• [VORLIEGENDER TEXT]:

Da ich seit vielen Jahren auch erfolgreiche Kinder- und Jugendbuchautorin bin, kommen häufig Menschen zu mir in die Beratung und fragen mich: „Ich möchte aus meinem Thema ein Kinderbuch machen. Geht das?“
Grundsätzlich geht das. Es gibt wunderschöne und auch sehr gut laufende Bücher für kleine und größere Kinder zum Thema innere Einstellung, Mut, Mobbing, Tod, Veränderungen, Überwindung von Traumata, Selbstliebe … Ganz wichtig bei dieser Antwort ist es, ein Buch für Kinder als eigenständiges Werk zu betrachten. Einfach 1:1 ein Buch für Erwachsene auf Kinder zu übertragen, funktioniert nicht. Worauf es bei der Adaption deines Buches für die „kleinen großen Leser“ am allermeisten ankommt, darum dreht sich die heutige Folge.
Sicher hast du es schon bemerkt: Im Buchhandel hängen manchmal kleine Aufkleber an den Regalen, auf denen steht: „4-6 Jahre“, „6-8 Jahre“, „8-10 Jahre“ … Die Verlagswelt berücksichtigt damit den wichtigen Aspekt, dass Kinder sich in ganz schmalen Zeitabschnitten rasend schnell entwickeln, körperlich wie mental. Ein Buch für „5-17-Jährige“ zu planen, weil das Thema für alle Kinder und Jugendlichen dieses Alters wichtig ist, ist daher nicht angeraten. Kein 5-Jähriger greift nach einem Buch für Teenies, die kurz vor der Stufe zum Erwachsensein stehen, und umgekehrt.
Definiere daher sehr genau die Altersgruppe, für die dein Buch geeignet ist.
Wenn du eigene Kinder hast oder Menschen mit Kindern in deinem Umfeld, dann beobachte genau, was diese bereits lesen. Die Kinder von heute sind einen großen Schritt weiter als ich selbst es Mitte der 1970-er Jahre war, als ich zur Welt kam. Dementsprechend sind auch die Bücher heute anders aufbereitet.
So mancher, der dachte, sein Buch wäre für 12-14-Jährige noch interessant, ging nach einer Beratung bei mir mit der Erkenntnis nach Hause, dass seine „spannende Geschichte“ eher für die 6-8-Jährigen von heute geeignet ist.
Wir dürfen nicht vergessen: YouTube, Netflix, Disney+ und TikTok haben Einzug bei uns gehalten und sind aus den meisten Kinderzimmern nicht mehr wegzudenken.

• [AUFGABEN]:
(A) Warum rät der Text über Kinderbücher davon ab, ein Buch für „5-17-Jährige“ zu planen? Antworte in ein bis drei Sätzen.
(B) Gib aus dem Text über Kinderbücher den Abschnitt zwischen „Sicher hast du“ und „Buch geeignet ist.“ wortgetreu aus, beide Stellen eingeschlossen.

• [ÜBUNGSDATEN]:
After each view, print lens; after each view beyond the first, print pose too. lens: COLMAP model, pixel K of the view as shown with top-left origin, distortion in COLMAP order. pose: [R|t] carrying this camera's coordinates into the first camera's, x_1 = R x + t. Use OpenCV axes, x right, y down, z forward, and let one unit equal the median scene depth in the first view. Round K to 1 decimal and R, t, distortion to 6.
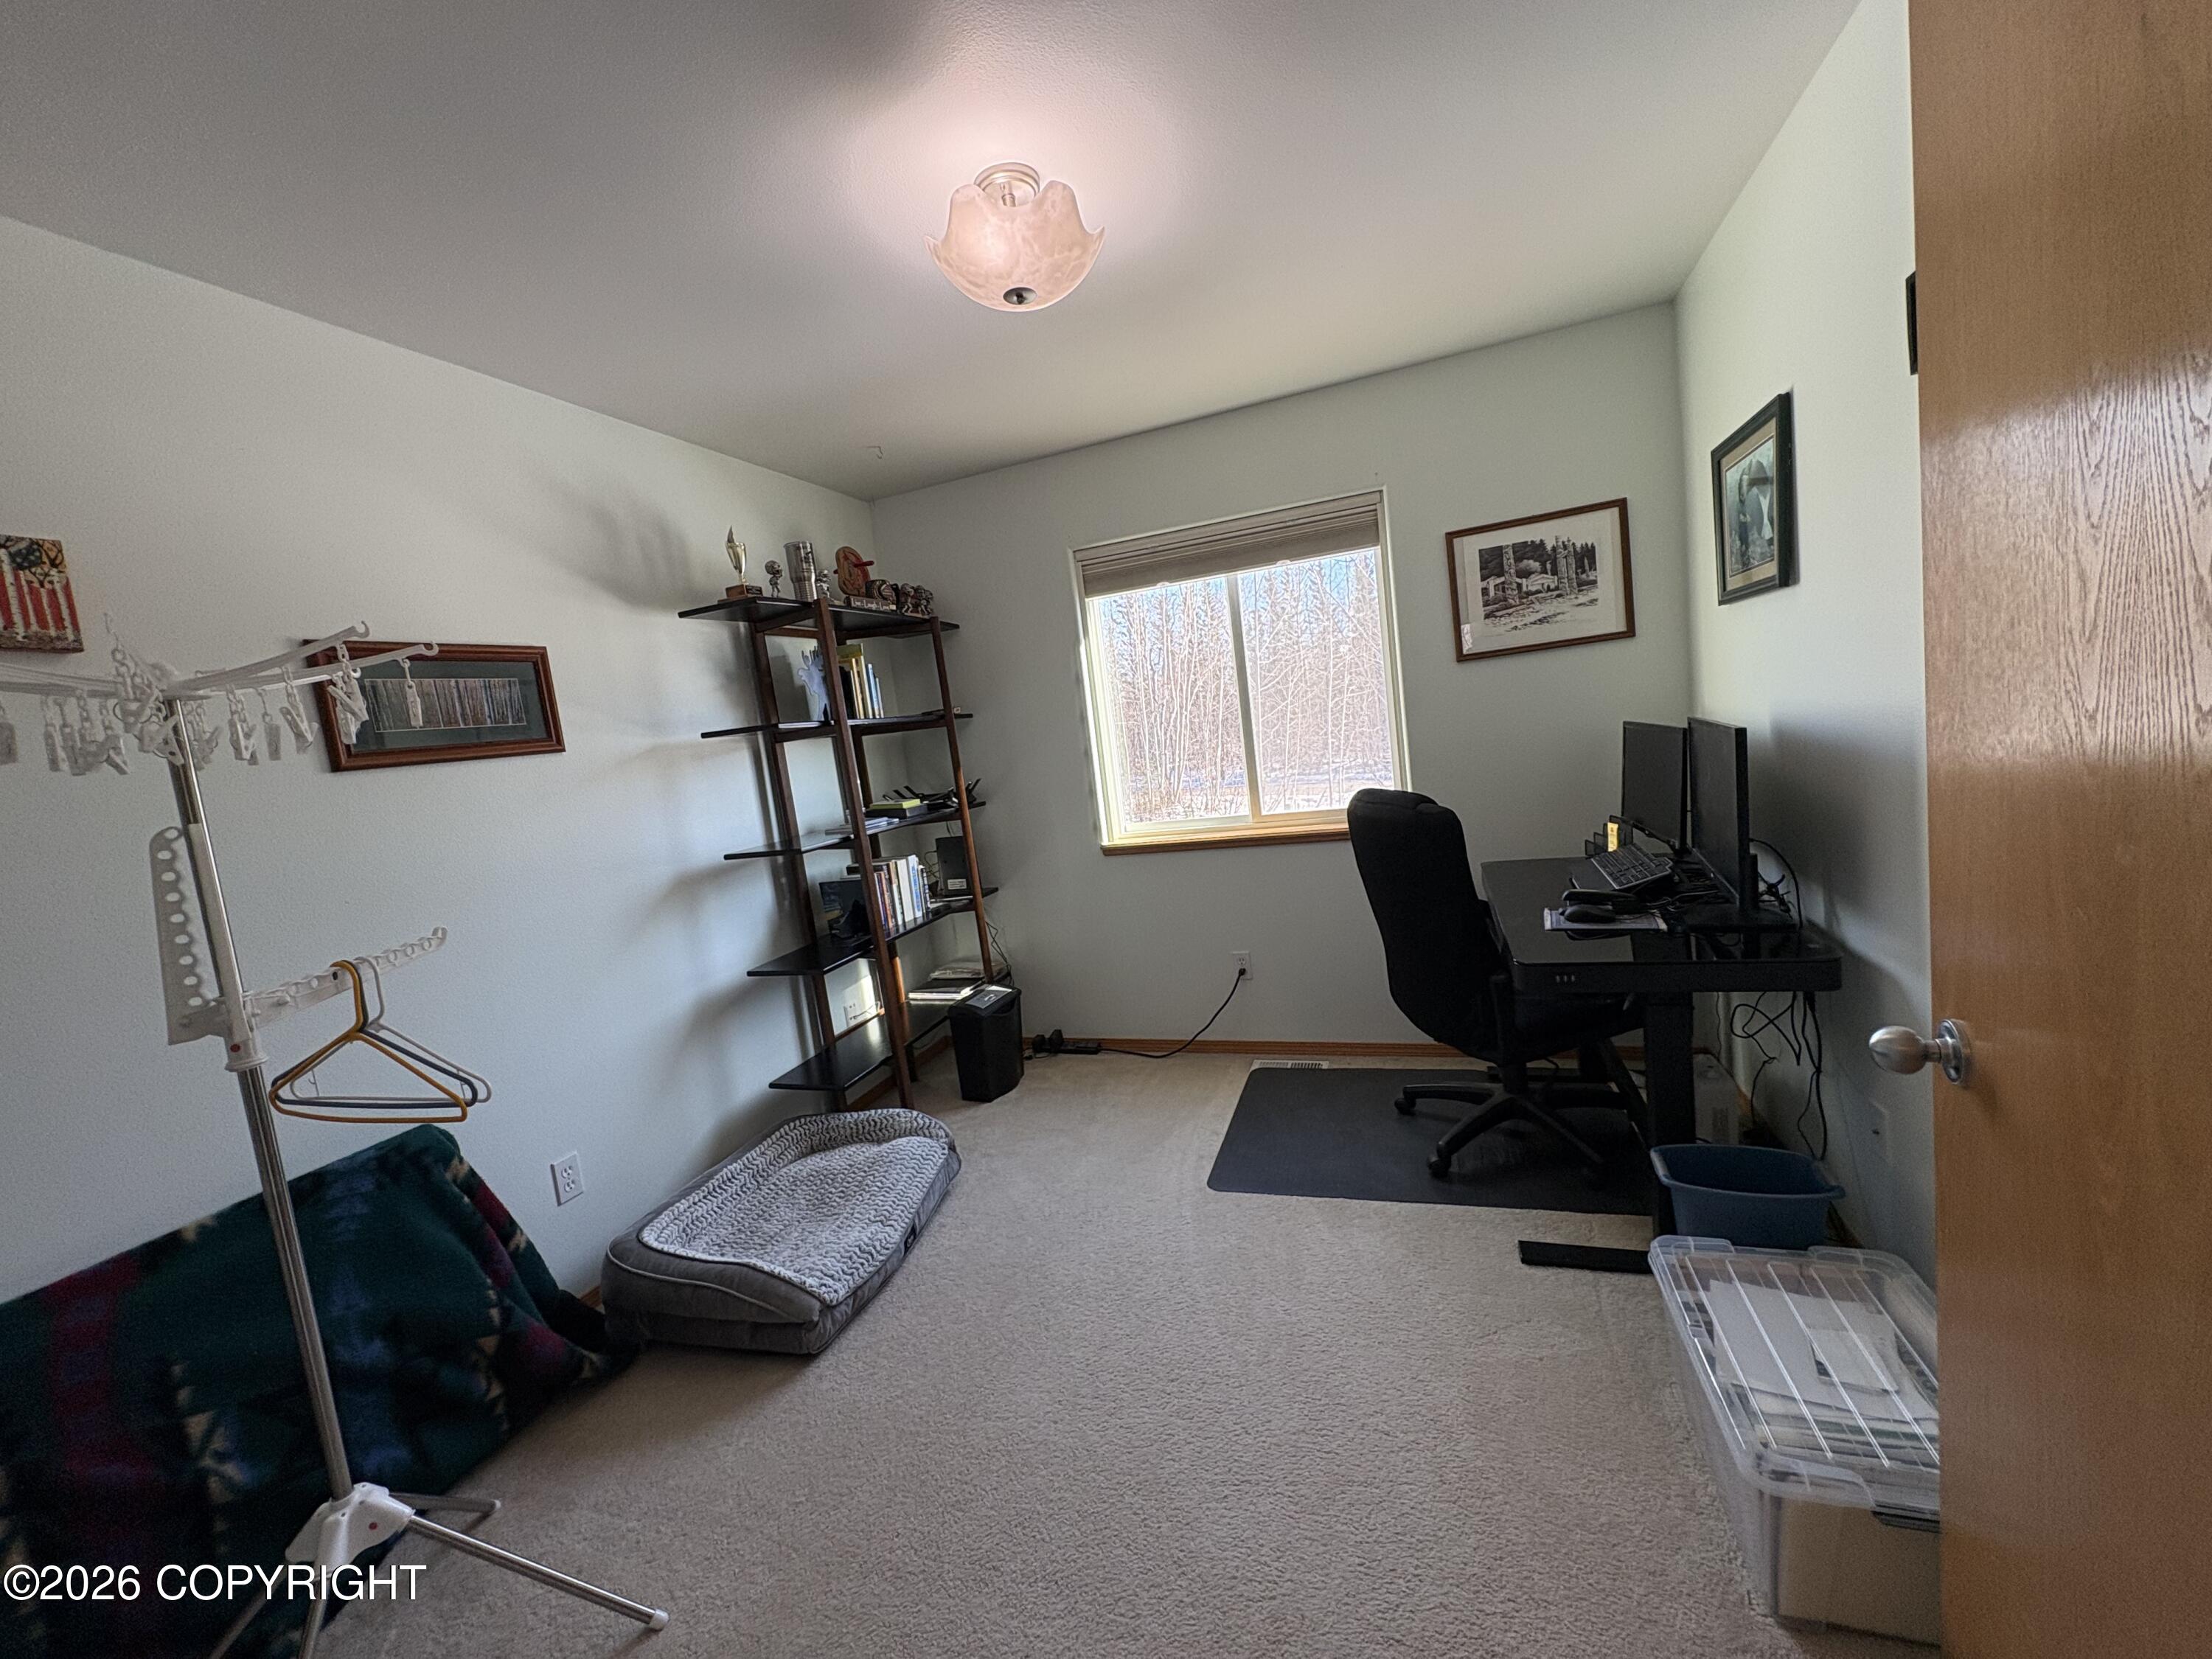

• [LÖSUNGEN]:
(A) Kinder entwickeln sich in ganz schmalen Zeitabschnitten rasend schnell, körperlich wie mental. Deshalb greift kein 5-Jähriger nach einem Buch für Teenies kurz vor dem Erwachsensein, und umgekehrt.

(B)
Sicher hast du es schon bemerkt: Im Buchhandel hängen manchmal kleine Aufkleber an den Regalen, auf denen steht: „4-6 Jahre“, „6-8 Jahre“, „8-10 Jahre“ … Die Verlagswelt berücksichtigt damit den wichtigen Aspekt, dass Kinder sich in ganz schmalen Zeitabschnitten rasend schnell entwickeln, körperlich wie mental. Ein Buch für „5-17-Jährige“ zu planen, weil das Thema für alle Kinder und Jugendlichen dieses Alters wichtig ist, ist daher nicht angeraten. Kein 5-Jähriger greift nach einem Buch für Teenies, die kurz vor der Stufe zum Erwachsensein stehen, und umgekehrt.
Definiere daher sehr genau die Altersgruppe, für die dein Buch geeignet ist.